I was talking about the weather with a friend, as you do, and I said, “I love this Indian summer, although I suppose we shouldn’t call it that anymore.”
    “Why not?” he asked.
    “I suppose it should be ‘Native American’ summer these days, right?” I asked, surprisingly seriously.
    But his response was truly surprising. “But it’s not about those kinds of  Indians. Surely, it must have to do with an unusually warm stretch of weather that you might find in the India of the subcontinent.”
    Well, there is one nice little example of cultural imperialism for you. Having been raised in the US, I assumed the expression originated with us. My friend, a born and bred Englishman, assumed it came from Britain. And so, Ladies and Gentlemen, for all you who were wondering where the expression really does come from, I give you the definition as found on the site, The Phrase Finder:


The term Indian summer reached England in the 19th century, during the heyday of the British Raj in India. This led to the mistaken belief that the term referred to the Indian subcontinent. In fact, the Indians in question were the Native Americans, and the term began use there in the late 18th century.Indian summer is first recorded in Letters From an American Farmer, a 1778 work by the French-American soldier turned farmer J. H. St. John de Crèvecoeur (a.k.a. Michel-Guillaume-Jean de Crèvecoeur):
“Then a severe frost succeeds which prepares it to receive the voluminous coat of snow which is soon to follow; though it is often preceded by a short interval of smoke and mildness, called the Indian Summer.”
The English already had names for the phenomenon – St. Luke’s Summer, St. Martin’s Summer or All-Hallown Summer, but these have now all but disappeared and, like the rest of the world, the term Indian summer has been used in the UK for at least a century. Why Indian? Well, no one knows but, as is commonplace when no one knows, many people have guessed.
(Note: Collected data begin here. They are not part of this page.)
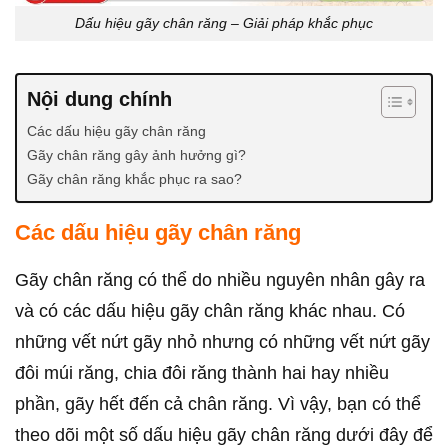
Dấu hiệu gãy chân răng – Giải pháp khắc phục
Nội dung chính
Các dấu hiệu gãy chân răng
Gãy chân răng gây ảnh hưởng gì?
Gãy chân răng khắc phục ra sao?
Các dấu hiệu gãy chân răng
Gãy chân răng có thể do nhiều nguyên nhân gây ra
và có các dấu hiệu gãy chân răng khác nhau. Có
những vết nứt gãy nhỏ nhưng có những vết nứt gãy
đôi múi răng, chia đôi răng thành hai hay nhiều
phần, gãy hết đến cả chân răng. Vì vậy, bạn có thể
theo dõi một số dấu hiệu gãy chân răng dưới đây để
Here are a few of the more commonly repeated guesses:
  • When European settlers first came across the phenomenon in America it became known as the Indian’s Summer.
  • The haziness of the Indian Summer weather was caused by prairie fires deliberately set by Native American tribes.
  • It was the period when First Nations/Native American peoples harvested their crops.
  • The phenomenon was more common in what were then North American Indian territories.
  • It relates to the marine shipping trade in the Indian Ocean (this is highly dubious as it is entirely remote from the early US citations).
  • It originated from raids on European settlements by Indian war parties, which usually ended in autumn.
  • In a parallel with other ‘Indian’ terms it implied a belief in Indian falsity and untrustworthiness and that an Indian summer was an ersatz copy of the real thing.


So there it is, the real origin of the phrase Indian Summer. Plus, it was found on the internet, and as we all know, if it’s on the internet, it must be true.